_Task goal_
Repeat the records in full and exactly, omitting pictures.

Segment Start: Record set

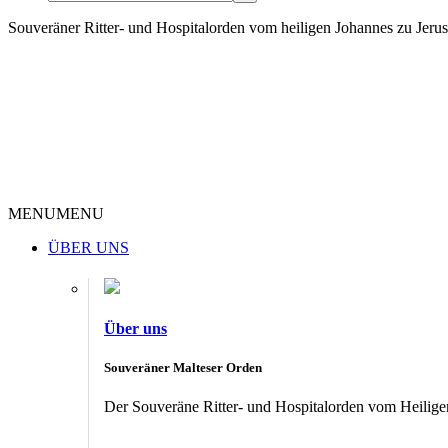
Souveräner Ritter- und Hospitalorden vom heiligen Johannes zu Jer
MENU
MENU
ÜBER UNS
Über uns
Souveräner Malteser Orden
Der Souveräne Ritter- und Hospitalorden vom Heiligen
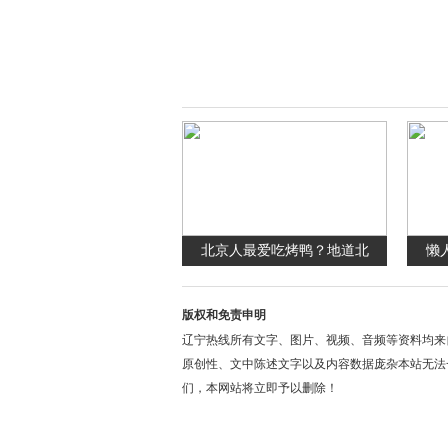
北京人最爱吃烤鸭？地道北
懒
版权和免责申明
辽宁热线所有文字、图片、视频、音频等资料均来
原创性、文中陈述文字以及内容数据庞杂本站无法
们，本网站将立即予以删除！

Segment End: Record set

_Response to this task_
Souveräner Ritter- und Hospitalorden vom heiligen Johannes zu Jer
MENU
MENU
ÜBER UNS
Über uns
Souveräner Malteser Orden
Der Souveräne Ritter- und Hospitalorden vom Heiligen
北京人最爱吃烤鸭？地道北
懒
版权和免责申明
辽宁热线所有文字、图片、视频、音频等资料均来
原创性、文中陈述文字以及内容数据庞杂本站无法
们，本网站将立即予以删除！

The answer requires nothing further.